Analytics, statistics, data science, artificial intelligence. What does all this mean? What are we doing in data science in healthcare, specifically in revenue cycle management concerning financial data for healthcare?
First, what is data science? This is a way of categorizing or grouping a whole bunch of things related to big data computer science, which is writing software effectively, algorithms, applications, statistics, analytics, and many other things. So it’s this all-encompassing umbrella term that’s been developed to group all these things because there wasn’t this cohesive, unifying way of saying that until relatively recently. This article was initially available on our podcast. Click here to listen.
What is Analytics in Data Science in Healthcare?
Analytics is a sub-discipline of data science in healthcare. It’s the area that we’re most focused on, although I’ll come back to that in a second. What’s the difference between analytics and statistics? One definition I’ve heard is that analytics is all about finding good questions while statistics is about finding good answers. You’ve heard us talk a lot about coming up with questions and making sure the questions are well structured so that you can ultimately get good answers. But I’m not sure I fully agree with this definition, although I understand what they’re saying.
Analytics is concerned with what’s in your data, again, by one definition. Statistics is beyond your data. There’s certainly something to this where statistics, for example, may tell you what you believe about an entire population from a sample because you don’t have data on the whole sample.
An example
Think about an upcoming election. You want to know how people are going to vote. You’re not going to poll 100 million people and get answers from all of them. That would be all of the data, and we could then analyze that data. Or you could take a small subset of that and project from that into the larger population using statistical methods.

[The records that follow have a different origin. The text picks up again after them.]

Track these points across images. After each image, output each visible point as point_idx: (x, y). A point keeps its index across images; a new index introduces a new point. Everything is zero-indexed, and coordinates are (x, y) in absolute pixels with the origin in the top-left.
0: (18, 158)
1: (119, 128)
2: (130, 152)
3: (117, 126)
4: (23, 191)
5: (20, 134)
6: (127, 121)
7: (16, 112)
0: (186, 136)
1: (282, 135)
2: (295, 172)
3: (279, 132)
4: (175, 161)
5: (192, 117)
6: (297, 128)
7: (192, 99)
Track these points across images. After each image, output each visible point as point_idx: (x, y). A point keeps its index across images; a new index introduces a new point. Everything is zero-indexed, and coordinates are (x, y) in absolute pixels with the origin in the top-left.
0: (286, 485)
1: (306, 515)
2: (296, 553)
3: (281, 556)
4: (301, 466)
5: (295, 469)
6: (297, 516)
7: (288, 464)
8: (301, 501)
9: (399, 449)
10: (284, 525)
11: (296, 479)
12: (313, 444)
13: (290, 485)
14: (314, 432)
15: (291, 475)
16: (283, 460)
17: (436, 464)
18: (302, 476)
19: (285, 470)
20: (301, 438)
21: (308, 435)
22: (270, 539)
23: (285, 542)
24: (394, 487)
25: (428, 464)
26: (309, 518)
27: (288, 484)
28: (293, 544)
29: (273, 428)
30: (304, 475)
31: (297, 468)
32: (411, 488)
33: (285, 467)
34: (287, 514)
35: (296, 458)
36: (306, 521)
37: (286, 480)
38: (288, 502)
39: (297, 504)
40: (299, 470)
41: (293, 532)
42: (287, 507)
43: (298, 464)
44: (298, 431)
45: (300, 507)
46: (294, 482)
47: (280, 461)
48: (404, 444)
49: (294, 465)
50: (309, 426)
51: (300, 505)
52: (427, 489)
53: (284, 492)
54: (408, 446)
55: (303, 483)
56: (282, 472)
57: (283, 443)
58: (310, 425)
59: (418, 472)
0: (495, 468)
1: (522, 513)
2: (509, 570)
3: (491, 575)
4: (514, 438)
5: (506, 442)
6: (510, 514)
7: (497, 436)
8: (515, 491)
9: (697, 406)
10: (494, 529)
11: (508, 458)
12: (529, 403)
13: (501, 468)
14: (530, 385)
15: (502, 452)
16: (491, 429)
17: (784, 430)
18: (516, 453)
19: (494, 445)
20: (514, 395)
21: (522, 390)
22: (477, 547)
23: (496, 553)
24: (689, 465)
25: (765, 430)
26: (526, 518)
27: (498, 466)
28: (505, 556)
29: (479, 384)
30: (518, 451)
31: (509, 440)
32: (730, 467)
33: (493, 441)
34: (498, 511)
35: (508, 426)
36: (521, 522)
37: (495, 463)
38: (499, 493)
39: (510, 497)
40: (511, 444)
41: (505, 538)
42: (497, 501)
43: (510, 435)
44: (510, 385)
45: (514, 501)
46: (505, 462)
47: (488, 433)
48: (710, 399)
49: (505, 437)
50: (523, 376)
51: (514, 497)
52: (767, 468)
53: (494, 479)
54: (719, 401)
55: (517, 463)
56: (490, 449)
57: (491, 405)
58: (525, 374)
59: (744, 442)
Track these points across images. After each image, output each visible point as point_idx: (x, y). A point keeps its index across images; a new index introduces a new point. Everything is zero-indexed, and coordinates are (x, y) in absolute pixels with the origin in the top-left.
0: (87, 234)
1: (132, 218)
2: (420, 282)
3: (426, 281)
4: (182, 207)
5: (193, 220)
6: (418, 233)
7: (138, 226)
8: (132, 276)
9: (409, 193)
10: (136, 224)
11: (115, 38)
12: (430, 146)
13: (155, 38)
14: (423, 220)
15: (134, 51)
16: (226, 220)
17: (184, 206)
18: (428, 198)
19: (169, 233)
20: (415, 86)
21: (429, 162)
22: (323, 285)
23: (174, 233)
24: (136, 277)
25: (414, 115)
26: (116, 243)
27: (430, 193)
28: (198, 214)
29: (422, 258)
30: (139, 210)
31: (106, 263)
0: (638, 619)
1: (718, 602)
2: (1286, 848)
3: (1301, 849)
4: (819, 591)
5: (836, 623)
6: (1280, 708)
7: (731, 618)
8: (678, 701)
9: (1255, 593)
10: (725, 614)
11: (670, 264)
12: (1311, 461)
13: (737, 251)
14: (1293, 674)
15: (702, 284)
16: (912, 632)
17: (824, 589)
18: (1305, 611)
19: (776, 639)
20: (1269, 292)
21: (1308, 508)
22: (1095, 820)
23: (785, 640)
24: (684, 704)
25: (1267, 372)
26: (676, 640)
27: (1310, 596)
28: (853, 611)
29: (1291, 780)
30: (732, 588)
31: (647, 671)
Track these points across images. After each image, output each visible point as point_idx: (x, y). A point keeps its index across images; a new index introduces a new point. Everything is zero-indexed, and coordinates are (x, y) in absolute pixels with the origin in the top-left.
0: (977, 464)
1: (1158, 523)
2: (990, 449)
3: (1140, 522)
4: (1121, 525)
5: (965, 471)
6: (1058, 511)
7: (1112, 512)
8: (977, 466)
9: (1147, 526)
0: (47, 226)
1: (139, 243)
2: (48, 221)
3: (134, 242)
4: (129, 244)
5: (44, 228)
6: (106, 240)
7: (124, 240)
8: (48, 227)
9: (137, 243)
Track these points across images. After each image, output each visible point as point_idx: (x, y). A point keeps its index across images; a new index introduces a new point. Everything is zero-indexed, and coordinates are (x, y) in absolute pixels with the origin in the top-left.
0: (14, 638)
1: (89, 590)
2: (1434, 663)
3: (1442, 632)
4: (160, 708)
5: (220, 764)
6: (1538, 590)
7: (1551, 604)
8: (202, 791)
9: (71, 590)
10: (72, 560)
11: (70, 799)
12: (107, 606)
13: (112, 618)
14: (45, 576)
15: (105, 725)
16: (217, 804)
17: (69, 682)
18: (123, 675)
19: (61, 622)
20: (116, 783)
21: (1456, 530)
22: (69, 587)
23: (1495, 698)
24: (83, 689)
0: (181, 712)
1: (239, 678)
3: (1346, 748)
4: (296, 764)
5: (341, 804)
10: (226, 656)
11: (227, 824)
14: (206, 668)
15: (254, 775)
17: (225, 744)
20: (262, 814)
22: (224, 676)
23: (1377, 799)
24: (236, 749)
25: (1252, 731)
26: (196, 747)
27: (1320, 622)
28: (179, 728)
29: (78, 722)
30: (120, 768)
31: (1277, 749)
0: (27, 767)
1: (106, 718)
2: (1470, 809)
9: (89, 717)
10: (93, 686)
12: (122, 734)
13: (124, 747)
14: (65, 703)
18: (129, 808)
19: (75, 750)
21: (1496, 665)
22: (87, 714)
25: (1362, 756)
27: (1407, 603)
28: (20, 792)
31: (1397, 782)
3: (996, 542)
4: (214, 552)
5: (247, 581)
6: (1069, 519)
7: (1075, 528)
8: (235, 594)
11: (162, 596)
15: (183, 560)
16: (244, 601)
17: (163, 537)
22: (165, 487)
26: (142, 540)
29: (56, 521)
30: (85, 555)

I get that definition. There’s certainly something to that. As an organization at Apache Health, we are primarily concerned with analytics; in my opinion, although we do some statistics, we do some machine learning, and we do some other stuff as well. We write software, so that means computer science and more.
What is AI in Data Science in Healthcare?
What’s artificial intelligence in data science in healthcare, aside from being a movie and the subject of many apocalyptic things like the Terminator Skynet? Artificial intelligence is anything where a machine emulates a human process that involves something we would do intellectually with our mind, involves our minds, not just something physical. So it’s not a robot. That means artificial intelligence is doing something “intelligent.”
Google’s search engine is considered a form of artificial intelligence (or AI). I’m not knocking Google’s search algorithm; There’s something to that. There are many billions of dollars, perhaps even close to a trillion dollars in value. So it is undoubtedly valuable. But it’s not what most people would think of as excellent, sexy AI.
What about machine learning?
Machine learning is a branch of artificial intelligence that involves using data and algorithms that allow a system, a computer, or a series of computers to learn to improve over time automatically (in other words, on its own). So effectively, we put some structure and guide rails in place, and we give data to train something. And then, it projects or uses that different data to conclude.
Hopefully, there’s a feedback loop built into the programming that says that it will learn from how it does that. So it’s going to run one set of calculations, one type of analysis, or one type of calculation and say, “Ah, I get this type of results” or “It fits this well. And if that works, great, I will keep that information. But then, I’m going to test something else. And if that methodology produces a better prediction than the first one, I’m going to go with that one instead.”
The system is learning
All that should happen automatically, and it should, ideally, continuously or on its own, go through that process of figuring out what works better than something else. That way, a human isn’t selecting the statistical methodology like linear regression, but the system is doing that independently. That’s machine learning.
The most common languages for machine learning are Python and R. There are also things like deep learning and neural networks, but that’s really for another day. I will leave you with this quote from Matt Velloso related to what defines artificial intelligence versus machine learning. The quote is this, “If it’s written in Python, it’s probably machine learning. If it’s written in PowerPoint, it’s probably artificial intelligence.”
I think that’s hilarious. I think it’s a brilliant quote because we see the term “artificial intelligence” thrown around so much. Many of these claims are BS, and that captures it so perfectly because it makes fun of all the people running around and claiming they have artificial intelligence.
To summarize
We see this a lot in our industry. There’s a reasonably large number of claims that some artificial intelligence is involved. Increasingly now, people are even saying that there’s some machine learning. I think this is frequently somewhere between aspirational and perhaps, more cynically, marketing or perhaps worse, outright people fabricating what they’re doing. That’s our take on data science, statistics, analytics, artificial intelligence, machine learning, and all of those relationships and sub-disciplines.